▶ **Collected data entries**
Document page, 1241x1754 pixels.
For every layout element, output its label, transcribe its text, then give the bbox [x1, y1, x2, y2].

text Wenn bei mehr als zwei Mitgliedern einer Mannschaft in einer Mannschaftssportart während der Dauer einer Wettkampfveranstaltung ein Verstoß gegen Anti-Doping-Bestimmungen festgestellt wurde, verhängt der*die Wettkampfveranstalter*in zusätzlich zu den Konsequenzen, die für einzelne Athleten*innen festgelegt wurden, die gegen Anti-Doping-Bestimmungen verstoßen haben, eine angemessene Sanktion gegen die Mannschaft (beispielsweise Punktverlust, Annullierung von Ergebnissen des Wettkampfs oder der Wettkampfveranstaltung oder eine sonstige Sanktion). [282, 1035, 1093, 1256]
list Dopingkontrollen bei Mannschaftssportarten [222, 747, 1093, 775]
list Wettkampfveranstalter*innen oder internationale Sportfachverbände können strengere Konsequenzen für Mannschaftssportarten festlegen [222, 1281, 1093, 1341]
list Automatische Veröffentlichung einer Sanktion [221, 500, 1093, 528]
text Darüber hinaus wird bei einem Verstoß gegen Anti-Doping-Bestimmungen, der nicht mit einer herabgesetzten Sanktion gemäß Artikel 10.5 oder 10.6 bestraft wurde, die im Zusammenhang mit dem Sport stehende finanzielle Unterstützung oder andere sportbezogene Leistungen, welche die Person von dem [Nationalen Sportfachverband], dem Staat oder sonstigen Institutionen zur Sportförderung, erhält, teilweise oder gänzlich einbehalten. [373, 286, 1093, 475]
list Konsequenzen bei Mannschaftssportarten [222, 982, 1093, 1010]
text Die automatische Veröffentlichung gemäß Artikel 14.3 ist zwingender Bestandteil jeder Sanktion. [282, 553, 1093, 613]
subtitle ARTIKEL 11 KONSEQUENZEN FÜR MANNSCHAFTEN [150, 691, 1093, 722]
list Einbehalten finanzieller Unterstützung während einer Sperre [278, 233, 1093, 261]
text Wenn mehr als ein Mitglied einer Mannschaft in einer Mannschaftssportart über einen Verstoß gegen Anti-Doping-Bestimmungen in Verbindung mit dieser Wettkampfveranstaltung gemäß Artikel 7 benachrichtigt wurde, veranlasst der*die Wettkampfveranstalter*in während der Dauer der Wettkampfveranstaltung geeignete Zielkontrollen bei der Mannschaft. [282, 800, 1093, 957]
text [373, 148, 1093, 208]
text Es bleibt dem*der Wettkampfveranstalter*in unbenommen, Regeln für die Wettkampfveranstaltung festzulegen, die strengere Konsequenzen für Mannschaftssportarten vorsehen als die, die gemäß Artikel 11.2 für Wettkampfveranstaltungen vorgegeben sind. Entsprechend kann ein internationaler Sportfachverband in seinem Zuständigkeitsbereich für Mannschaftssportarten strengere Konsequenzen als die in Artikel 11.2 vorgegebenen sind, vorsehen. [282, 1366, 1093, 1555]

▶ **Required work**
Restate each line of the records above without any deviation.

▶ **Answer section**
Document page, 1241x1754 pixels.
For every layout element, output its label, transcribe its text, then give the bbox [x1, y1, x2, y2].

text Wenn bei mehr als zwei Mitgliedern einer Mannschaft in einer Mannschaftssportart während der Dauer einer Wettkampfveranstaltung ein Verstoß gegen Anti-Doping-Bestimmungen festgestellt wurde, verhängt der*die Wettkampfveranstalter*in zusätzlich zu den Konsequenzen, die für einzelne Athleten*innen festgelegt wurden, die gegen Anti-Doping-Bestimmungen verstoßen haben, eine angemessene Sanktion gegen die Mannschaft (beispielsweise Punktverlust, Annullierung von Ergebnissen des Wettkampfs oder der Wettkampfveranstaltung oder eine sonstige Sanktion). [282, 1035, 1093, 1256]
list Dopingkontrollen bei Mannschaftssportarten [222, 747, 1093, 775]
list Wettkampfveranstalter*innen oder internationale Sportfachverbände können strengere Konsequenzen für Mannschaftssportarten festlegen [222, 1281, 1093, 1341]
list Automatische Veröffentlichung einer Sanktion [221, 500, 1093, 528]
text Darüber hinaus wird bei einem Verstoß gegen Anti-Doping-Bestimmungen, der nicht mit einer herabgesetzten Sanktion gemäß Artikel 10.5 oder 10.6 bestraft wurde, die im Zusammenhang mit dem Sport stehende finanzielle Unterstützung oder andere sportbezogene Leistungen, welche die Person von dem [Nationalen Sportfachverband], dem Staat oder sonstigen Institutionen zur Sportförderung, erhält, teilweise oder gänzlich einbehalten. [373, 286, 1093, 475]
list Konsequenzen bei Mannschaftssportarten [222, 982, 1093, 1010]
text Die automatische Veröffentlichung gemäß Artikel 14.3 ist zwingender Bestandteil jeder Sanktion. [282, 553, 1093, 613]
subtitle ARTIKEL 11 KONSEQUENZEN FÜR MANNSCHAFTEN [150, 691, 1093, 722]
list Einbehalten finanzieller Unterstützung während einer Sperre [278, 233, 1093, 261]
text Wenn mehr als ein Mitglied einer Mannschaft in einer Mannschaftssportart über einen Verstoß gegen Anti-Doping-Bestimmungen in Verbindung mit dieser Wettkampfveranstaltung gemäß Artikel 7 benachrichtigt wurde, veranlasst der*die Wettkampfveranstalter*in während der Dauer der Wettkampfveranstaltung geeignete Zielkontrollen bei der Mannschaft. [282, 800, 1093, 957]
text [373, 148, 1093, 208]
text Es bleibt dem*der Wettkampfveranstalter*in unbenommen, Regeln für die Wettkampfveranstaltung festzulegen, die strengere Konsequenzen für Mannschaftssportarten vorsehen als die, die gemäß Artikel 11.2 für Wettkampfveranstaltungen vorgegeben sind. Entsprechend kann ein internationaler Sportfachverband in seinem Zuständigkeitsbereich für Mannschaftssportarten strengere Konsequenzen als die in Artikel 11.2 vorgegebenen sind, vorsehen. [282, 1366, 1093, 1555]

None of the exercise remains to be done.